--- start Text block ---
And unless you're close and fast to objects its invisible! Thats the thing. The 180 degree "rule" (guideline not rule) is only really necessary in specific circumstances. Take it up to 400ft and film some gentle panning - there'll be no visible difference.
Hi Gnirt
In post #7, you mentioned that as it has an adjustable apperture, there's no real need for NDs. I@ve read the rest of your posts, and totally get what you're saying regarding filming when not close to an object moving fast, so I'm just wondering what the adjustable apperture has to do with reducing the need for NDs? Can you explain that a bit more for me please?
Cheers,
Ian
 
A numerically higher aperture, f/11 for example, will have a smaller physical opening into the camera. You will get less light than a numerically smaller aperture, f/4 or f/2.8, which is a physically larger opening into the camera.

Less light will allow you to use a longer exposure time, which will blur the motion and smooth the look of it.

All the NDs were for was restricting the amount of light that could hit the sensor so you weren't over exposing. This was more of an issue with the f/2.4 fixed aperture of the MP/MPP because with that bigger aperture they were ALWAYS letting in more light than the M2P ever will, all other things being equal. For the original camera it would have been pretty much a necessity to use ND's to achieve smooth motion on a sunny day, you could only reduce the ISO so far, after that you'd be making the shutter speed shorten to compensate, giving moving subjects sharper images, which when played back tends to look choppy.
 
Hi Gnirt
In post #7, you mentioned that as it has an adjustable apperture, there's no real need for NDs. I@ve read the rest of your posts, and totally get what you're saying regarding filming when not close to an object moving fast, so I'm just wondering what the adjustable apperture has to do with reducing the need for NDs? Can you explain that a bit more for me please?
Cheers,
Ian

NDs only purpose is to block light to allow that slow shutter speed. Needed on drones with a fixed aperture as you dont have any other means of dropping light levels.
With an adjustable aperture (in the M2 case f/2.8 to f/11) it means you can narrow the aperture by up to 4 stops without needing a filter.
That effectively means you adjust *up to* effectively an ND16 ND on the camera without a filter.
It's not as simple as that as narrower than certain apertures you start to lose sharpness due to light diffraction. That maybe between f/8 and f/11 on this size sensor. Im planning on doing some sharpness tests tomorrow (if it isnt raining ) to see where it starts to drop.
But even so, f/2.8 to f/8 is still 3 stops effective blocking.

Example, say on the mavic air (f/2.8 aperture) you'd need an ND16 (4 stop) to get 1/60th second shutter. You could get that on the drone without a filter by dropping the lens from f/2.8 to f/11.


So in short, whereas the mavic needed lots of different NDs to cope with different light levels, because you can adjust with the lens alone a lot you'll need far less. A single 4 stop ND may well be all you need (allowing you to cover 7-8 or so total stops in real terms) when combined with aperture adjustments.

On big cameras aperture affects the depth of field but the M2 sensor is small enough that theres no real world DOF difference even wide open so thats not an issue.
--- end Text block ---
--- Work to complete ---
1. Answer these questions from the forum thread about aperture and ND filters, one answer per line:
(a) What aperture range does the M2 have?
(b) What fixed aperture did the MP/MPP have?
(c) In the Mavic Air example, which ND filter is needed to get a 1/60th second shutter?
2. Decide whether each statement agrees with the forum thread about aperture and ND filters. Answer yes or no, and quote the words from the thread that decide it.
(a) The 180 degree rule is needed in all circumstances.
(b) Loss of sharpness from diffraction may begin between f/8 and f/11 on this size sensor.
(c) On the M2, aperture makes a noticeable difference to depth of field.
3. List every distinct aperture value (f-number) that appears in the forum thread about aperture and ND filters.
--- start Data entries ---
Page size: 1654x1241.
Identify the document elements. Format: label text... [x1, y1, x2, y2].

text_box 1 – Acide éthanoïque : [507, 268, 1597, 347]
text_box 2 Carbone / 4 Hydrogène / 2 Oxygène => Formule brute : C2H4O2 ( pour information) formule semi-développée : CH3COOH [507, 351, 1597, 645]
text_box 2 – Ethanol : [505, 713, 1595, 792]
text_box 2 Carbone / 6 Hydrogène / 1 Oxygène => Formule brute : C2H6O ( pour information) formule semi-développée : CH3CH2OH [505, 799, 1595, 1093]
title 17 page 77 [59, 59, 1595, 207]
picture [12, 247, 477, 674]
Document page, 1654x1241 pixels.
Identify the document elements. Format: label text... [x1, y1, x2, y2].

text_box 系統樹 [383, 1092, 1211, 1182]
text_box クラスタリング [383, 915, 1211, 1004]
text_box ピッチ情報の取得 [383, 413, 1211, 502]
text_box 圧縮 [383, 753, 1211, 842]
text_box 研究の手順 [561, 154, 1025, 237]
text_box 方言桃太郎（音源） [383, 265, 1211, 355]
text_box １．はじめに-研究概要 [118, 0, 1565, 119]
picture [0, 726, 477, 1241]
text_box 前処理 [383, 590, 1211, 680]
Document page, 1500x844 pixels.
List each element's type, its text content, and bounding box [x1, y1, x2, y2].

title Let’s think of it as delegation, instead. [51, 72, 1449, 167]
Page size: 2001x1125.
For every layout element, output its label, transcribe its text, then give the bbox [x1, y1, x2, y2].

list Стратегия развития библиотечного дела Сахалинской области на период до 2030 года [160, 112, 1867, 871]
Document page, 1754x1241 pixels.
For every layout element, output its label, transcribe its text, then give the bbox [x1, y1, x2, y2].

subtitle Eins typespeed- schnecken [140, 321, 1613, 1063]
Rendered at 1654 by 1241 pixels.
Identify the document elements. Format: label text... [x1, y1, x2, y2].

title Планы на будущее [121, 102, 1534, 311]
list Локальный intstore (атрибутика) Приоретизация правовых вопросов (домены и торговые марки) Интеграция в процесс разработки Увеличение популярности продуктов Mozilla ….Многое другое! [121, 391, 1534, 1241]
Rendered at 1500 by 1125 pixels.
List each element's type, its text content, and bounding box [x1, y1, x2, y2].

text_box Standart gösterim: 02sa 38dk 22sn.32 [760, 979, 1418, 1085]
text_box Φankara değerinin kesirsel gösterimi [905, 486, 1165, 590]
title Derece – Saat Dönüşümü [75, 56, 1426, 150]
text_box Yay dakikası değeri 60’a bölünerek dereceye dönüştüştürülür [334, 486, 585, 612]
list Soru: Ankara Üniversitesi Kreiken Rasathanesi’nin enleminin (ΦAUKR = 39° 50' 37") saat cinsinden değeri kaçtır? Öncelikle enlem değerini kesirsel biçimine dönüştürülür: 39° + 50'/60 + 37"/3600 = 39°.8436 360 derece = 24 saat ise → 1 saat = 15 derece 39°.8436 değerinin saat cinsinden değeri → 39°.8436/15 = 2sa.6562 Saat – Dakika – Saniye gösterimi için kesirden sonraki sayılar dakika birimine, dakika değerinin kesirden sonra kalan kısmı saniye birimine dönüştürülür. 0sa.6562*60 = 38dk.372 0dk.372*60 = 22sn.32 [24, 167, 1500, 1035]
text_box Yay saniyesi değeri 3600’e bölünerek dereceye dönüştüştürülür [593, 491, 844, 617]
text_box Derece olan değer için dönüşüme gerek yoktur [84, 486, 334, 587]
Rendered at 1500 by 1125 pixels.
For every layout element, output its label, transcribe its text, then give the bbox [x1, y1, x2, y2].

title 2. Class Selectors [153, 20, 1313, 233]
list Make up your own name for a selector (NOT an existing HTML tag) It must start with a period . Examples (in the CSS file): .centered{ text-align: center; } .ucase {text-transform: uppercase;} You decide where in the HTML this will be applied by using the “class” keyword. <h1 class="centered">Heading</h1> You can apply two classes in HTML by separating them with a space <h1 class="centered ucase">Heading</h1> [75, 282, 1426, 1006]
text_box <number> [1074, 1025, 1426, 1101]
--- end Data entries ---
--- Task answers ---
1.
(a) f/2.8 to f/11
(b) f/2.4
(c) An ND16 (4 stop)

2.
(a) No: "only really necessary in specific circumstances"
(b) Yes: "narrower than certain apertures you start to lose sharpness due to light diffraction. That maybe between f/8 and f/11 on this size sensor."
(c) No: "theres no real world DOF difference even wide open"

3.
f/11
f/4
f/2.8
f/2.4
f/8